Rust Knowledge Refinement

Serhii Potapov February 07, 2021 #rust

Recently I reread The Rust Book. The last time I read the book (more precisely the first edition of it) was in 2016. Since that some things got forgotten, others did not exist yet. So to address my knowledge gaps I decided to document some discoveries. This blog post is mostly for me myself, so I can come back here and quickly refresh my memory. But you may discover something new and interesting as well.

Copy and Drop relation

Types can exclusively implement either Copy or Drop traits. But not both.

If I think about it for a while it does make sense: if a type requires a special Drop trait to correctly cleanup resources, a simple memory copy(Copy trait) would lead to a state, where a resource may have multiple owners. (but we know that the ownership rules allow only one owner).

Slices

Type definitions:

&str
&[i32], &[f64], etc.

A slice occupies memory on the stack that equals double usize (16 bytes on x86-64). One usize is to store a memory pointer, another one is for length.

&str slice boundaries

String slice range indices must occur at valid UTF-8 character boundaries. If you attempt to create a string slice in the middle of a multibyte character, your program will exit with an error.

For example, this code will execute and print russian "П" letter:

let hi = "Привет Мир";
let slice = &hi[0..2]; // first 2 bytes
println!("slice = {}", slice);

But if we replace the second line with let slice = &hi[0..3]; it panics:

thread 'main' panicked at 'byte index 3 is not a char boundary;
it is inside 'р' (bytes 2..4) of `Привет Мир`', src/main.rs:3:1

Implicit &String -> &str conversion

Rust is typically very strict about types, however, this code is valid:

let hi: String = String::from("hi");
let slice: &str = &hi;

&hi with type &String gets assigned to a variable with type &str and that compiles. This is due to an exception called Deref coercion.

Struct update syntax

Rust supports the struct update syntax, similar to the one that JavaScript has. I don't happen to use it often, but it could be very helpful in tests.

let espresso = Product { name: "Espresso".to_string(), price: 2.50 };
let double_espresso = Product { price: 3.50, ..espresso };

Iter::collect()

I always used Iter::collect() method to build a vector, but actually collect() can be used to build many other collections, that implement FromIterator trait. For example that following code produces a hash map of intergers from 1 to 5 and their squares:

let squares: HashMap<i32, i32> = (1..=5).map(|x| (x, x*x)).collect();
println!("{:?}", squares);  // {3: 9, 4: 16, 1: 1, 5: 25, 2: 4}

impl Trait syntax

impl Trait as a function argument

I would typically define a generic function like this:

fn send<T: Message>(message: &T) { ... }

But Rust also has impl Trait syntax:

fn send(message: &impl Message) { ... }

However, I would still prefer the first option, because it better communicates visually the fact that the function is generic.

impl Trait as a return value

impl Trait can also be used to return values when a returned type is too long to write it manually. It's typically used to return futures or iterators.

In the following example function filter_div3() takes an iterator that produces i32 applies an extra filter on it and returns back a new iterator.

Extracted page text data:
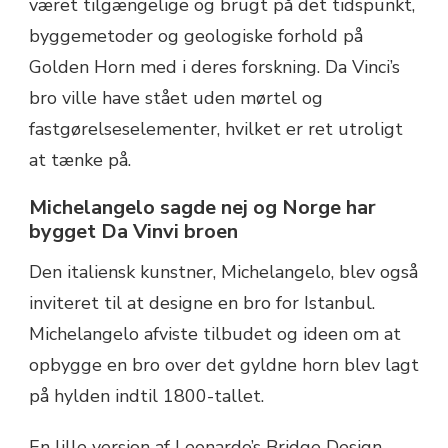
været tilgængelige og brugt på det tidspunkt,
byggemetoder og geologiske forhold på
Golden Horn med i deres forskning. Da Vinci’s
bro ville have stået uden mørtel og
fastgørelseselementer, hvilket er ret utroligt
at tænke på.
Michelangelo sagde nej og Norge har
bygget Da Vinvi broen
Den italiensk kunstner, Michelangelo, blev også
inviteret til at designe en bro for Istanbul.
Michelangelo afviste tilbudet og ideen om at
opbygge en bro over det gyldne horn blev lagt
på hylden indtil 1800-tallet.
En lille version af Leonardo’s Bridge Design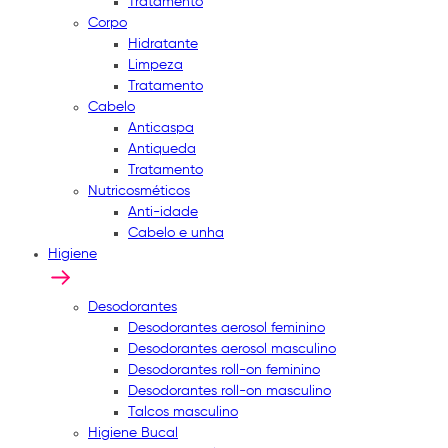
Tratamento
Corpo
Hidratante
Limpeza
Tratamento
Cabelo
Anticaspa
Antiqueda
Tratamento
Nutricosméticos
Anti-idade
Cabelo e unha
Higiene
Desodorantes
Desodorantes aerosol feminino
Desodorantes aerosol masculino
Desodorantes roll-on feminino
Desodorantes roll-on masculino
Talcos masculino
Higiene Bucal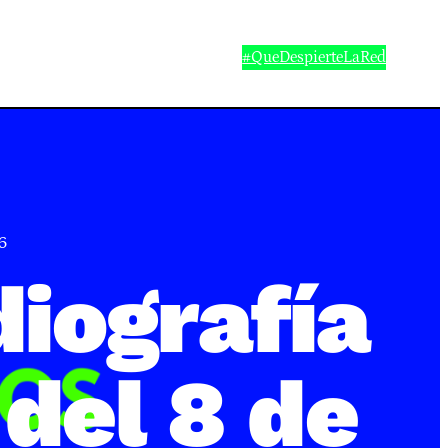
#QueDespierteLaRed
6
iografía
 del 8 de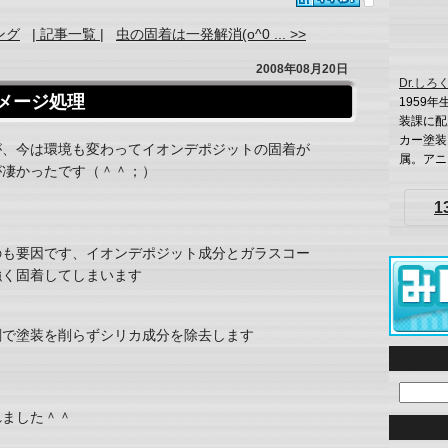
ング
| 記事一覧 |
虫の固着は一発解消(o^0 ... >>
2008年08月20日
Dr.しろ
メージ処理
1959
装課に配
カー塗装
が、今は環境も変わってイオンデポジットの固着が
属。アニオ
が凄かったです（＾＾；）
1
のも要因です、イオンデポジット成分とガラスコー
強く固着してしまいます
剤で塗装を削らずシリカ成分を除去します
れました＾＾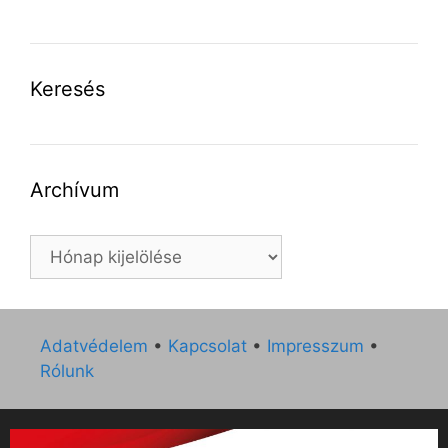
Keresés
Archívum
Archívum
Adatvédelem
•
Kapcsolat
•
Impresszum
•
Rólunk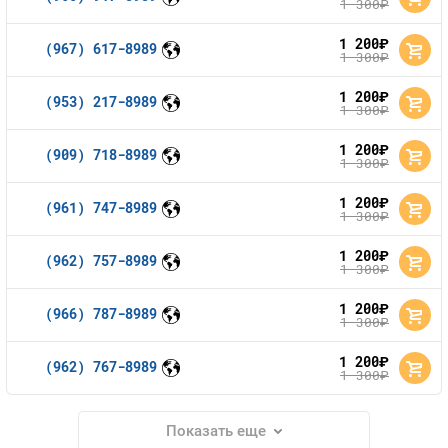
1 300
руб.
1 200
руб.
(967) 617-8989
1 300
руб.
1 200
руб.
(953) 217-8989
1 300
руб.
1 200
руб.
(909) 718-8989
1 300
руб.
1 200
руб.
(961) 747-8989
1 300
руб.
1 200
руб.
(962) 757-8989
1 300
руб.
1 200
руб.
(966) 787-8989
1 300
руб.
1 200
руб.
(962) 767-8989
1 300
руб.
Показать еще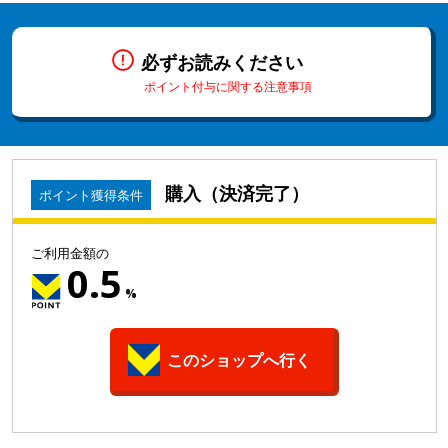
必ずお読みください
ポイント付与に関する注意事項
購入（決済完了）
ポイント獲得条件
ご利用金額の
0.5
%
このショップへ行く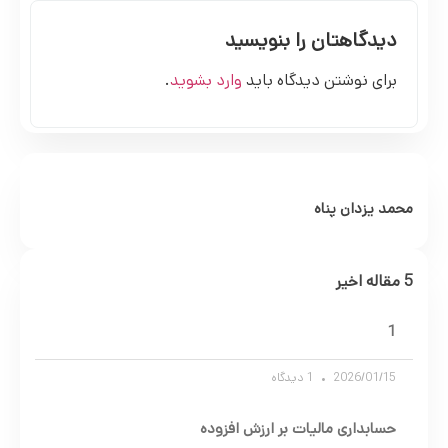
دیدگاهتان را بنویسید
برای نوشتن دیدگاه باید
وارد بشوید
.
محمد یزدان پناه
5 مقاله اخیر
1
2026/01/15
1 دیدگاه
حسابداری مالیات بر ارزش افزوده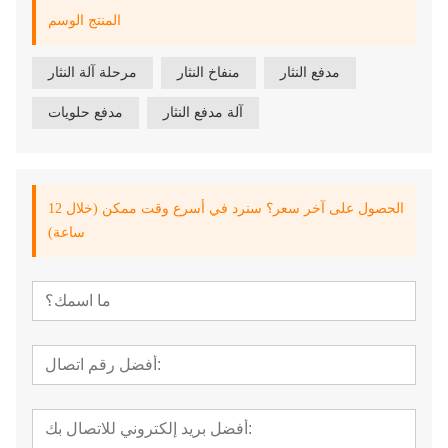
المنتج الوسم
مدفع النثار
منفاخ النثار
مرحلة آلة النثار
آلة مدفع النثار
مدفع حلويات
الحصول على آخر سعر؟ سنرد في أسرع وقت ممكن (خلال 12
ساعة)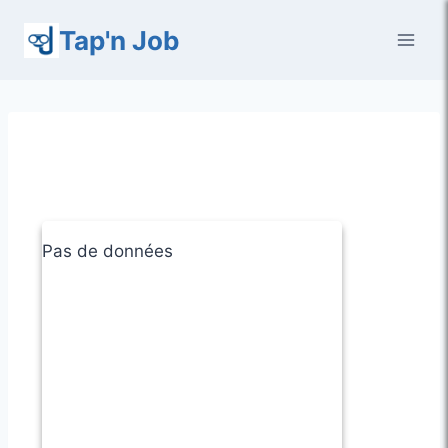
Aller
Tap'n Job
au
contenu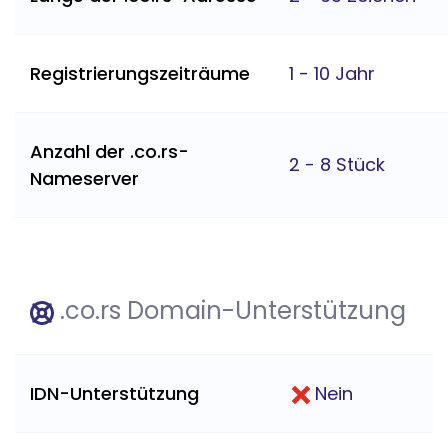
Registrierungszeiträume
1 - 10 Jahr
Anzahl der .co.rs-
2 - 8 Stück
Nameserver
.co.rs Domain-Unterstützung
IDN-Unterstützung
Nein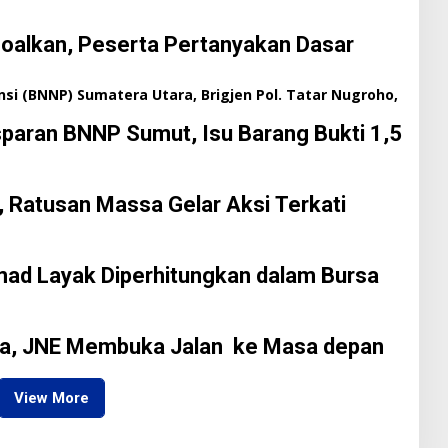
oalkan, Peserta Pertanyakan Dasar
aran BNNP Sumut, Isu Barang Bukti 1,5
 Ratusan Massa Gelar Aksi Terkati
mad Layak Diperhitungkan dalam Bursa
jana, JNE Membuka Jalan ke Masa depan
View More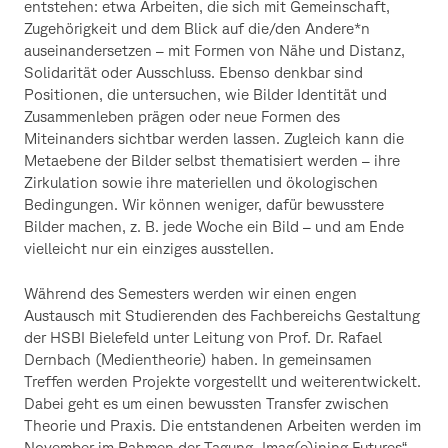
entstehen: etwa Arbeiten, die sich mit Gemeinschaft,
Zugehörigkeit und dem Blick auf die/den Andere*n
auseinandersetzen – mit Formen von Nähe und Distanz,
Solidarität oder Ausschluss. Ebenso denkbar sind
Positionen, die untersuchen, wie Bilder Identität und
Zusammenleben prägen oder neue Formen des
Miteinanders sichtbar werden lassen. Zugleich kann die
Metaebene der Bilder selbst thematisiert werden – ihre
Zirkulation sowie ihre materiellen und ökologischen
Bedingungen. Wir können weniger, dafür bewusstere
Bilder machen, z. B. jede Woche ein Bild – und am Ende
vielleicht nur ein einziges ausstellen.
Während des Semesters werden wir einen engen
Austausch mit Studierenden des Fachbereichs Gestaltung
der HSBI Bielefeld unter Leitung von Prof. Dr. Rafael
Dernbach (Medientheorie) haben. In gemeinsamen
Treffen werden Projekte vorgestellt und weiterentwickelt.
Dabei geht es um einen bewussten Transfer zwischen
Theorie und Praxis. Die entstandenen Arbeiten werden im
November im Rahmen der Tagung „Imag(e)ining Futures“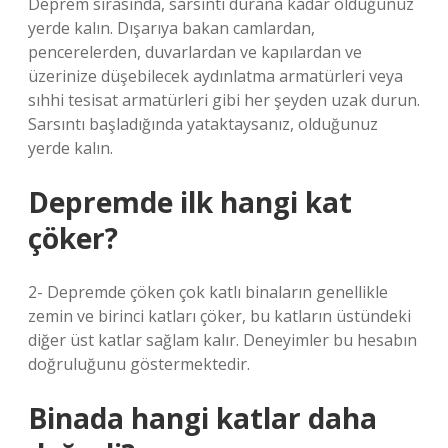
Deprem sırasında, sarsıntı durana kadar olduğunuz
yerde kalın. Dışarıya bakan camlardan,
pencerelerden, duvarlardan ve kapılardan ve
üzerinize düşebilecek aydınlatma armatürleri veya
sıhhi tesisat armatürleri gibi her şeyden uzak durun.
Sarsıntı başladığında yataktaysanız, olduğunuz
yerde kalın.
Depremde ilk hangi kat
çöker?
2- Depremde çöken çok katlı binaların genellikle
zemin ve birinci katları çöker, bu katların üstündeki
diğer üst katlar sağlam kalır. Deneyimler bu hesabın
doğruluğunu göstermektedir.
Binada hangi katlar daha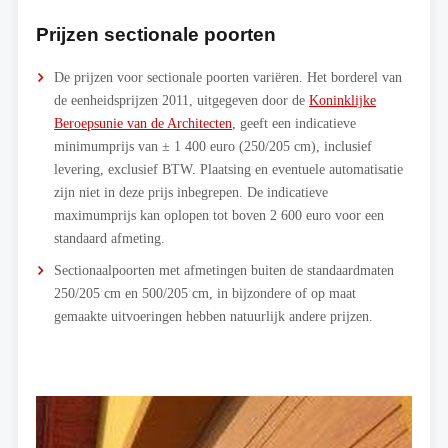
Prijzen sectionale poorten
De prijzen voor sectionale poorten variëren. Het borderel van
de eenheidsprijzen 2011, uitgegeven door de
Koninklijke
Beroepsunie van de Architecten
, geeft een indicatieve
minimumprijs van ± 1 400 euro (250/205 cm), inclusief
levering, exclusief BTW. Plaatsing en eventuele automatisatie
zijn niet in deze prijs inbegrepen. De indicatieve
maximumprijs kan oplopen tot boven 2 600 euro voor een
standaard afmeting.
Sectionaalpoorten met afmetingen buiten de standaardmaten
250/205 cm en 500/205 cm, in bijzondere of op maat
gemaakte uitvoeringen hebben natuurlijk andere prijzen.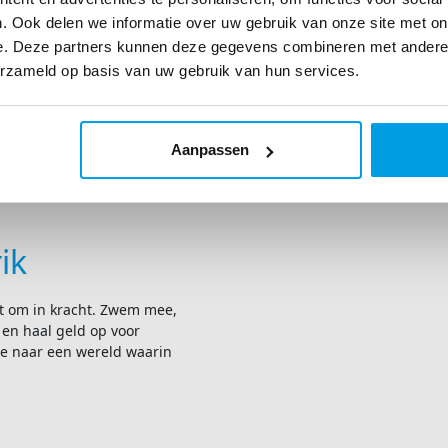
. Ook delen we informatie over uw gebruik van onze site met on
e. Deze partners kunnen deze gegevens combineren met andere i
erzameld op basis van uw gebruik van hun services.
Aanpassen
ik
t om in kracht. Zwem mee,
 en haal geld op voor
e naar een wereld waarin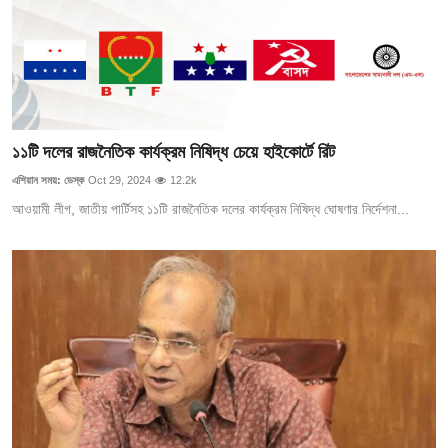
১১টি দলের রাজনৈতিক কার্যক্রম নিষিদ্ধ চেয়ে হাইকোর্টে রিট
এশিয়ান সময়: ডেস্ক
Oct 29, 2024
12.2k
আওয়ামী লীগ, জাতীয় পার্টিসহ ১১টি রাজনৈতিক দলের কার্যক্রম নিষিদ্ধ ঘোষণার নির্দেশনা...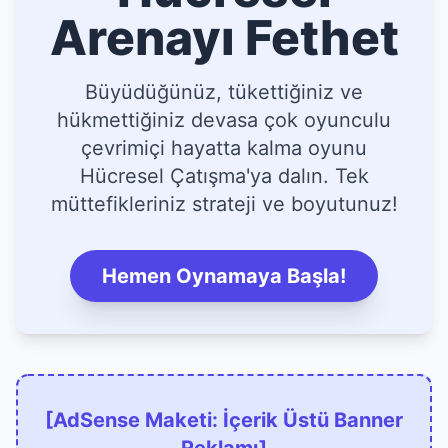
Arenayı Fethet
Büyüdüğünüz, tükettiğiniz ve
hükmettiğiniz devasa çok oyunculu
çevrimiçi hayatta kalma oyunu
Hücresel Çatışma'ya dalın. Tek
müttefikleriniz strateji ve boyutunuz!
Hemen Oynamaya Başla!
[AdSense Maketi: İçerik Üstü Banner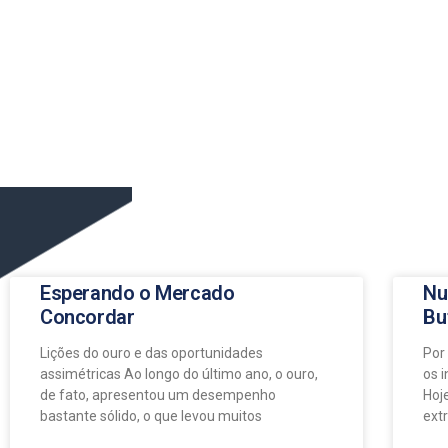
Esperando o Mercado
Nu
Concordar
Bu
Lições do ouro e das oportunidades
Por
assimétricas Ao longo do último ano, o ouro,
os 
de fato, apresentou um desempenho
Hoj
bastante sólido, o que levou muitos
ext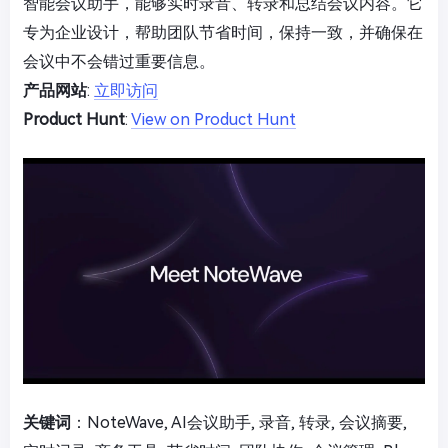
智能会议助手，能够实时录音、转录和总结会议内容。它
专为企业设计，帮助团队节省时间，保持一致，并确保在
会议中不会错过重要信息。
产品网站
:
立即访问
Product Hunt
:
View on Product Hunt
关键词
：NoteWave, AI会议助手, 录音, 转录, 会议摘要,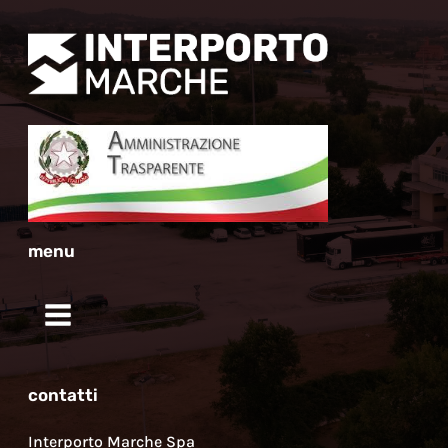
menu
contatti
Interporto Marche Spa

### The problem
Reproduce the Rust post between "fn send(message: &impl" and "futures or iterators.", inclusive.

### Solution to this problem
fn send(message: &impl Message) { ... }

However, I would still prefer the first option, because it better communicates visually the fact that the function is generic.

impl Trait as a return value

impl Trait can also be used to return values when a returned type is too long to write it manually. It's typically used to return futures or iterators.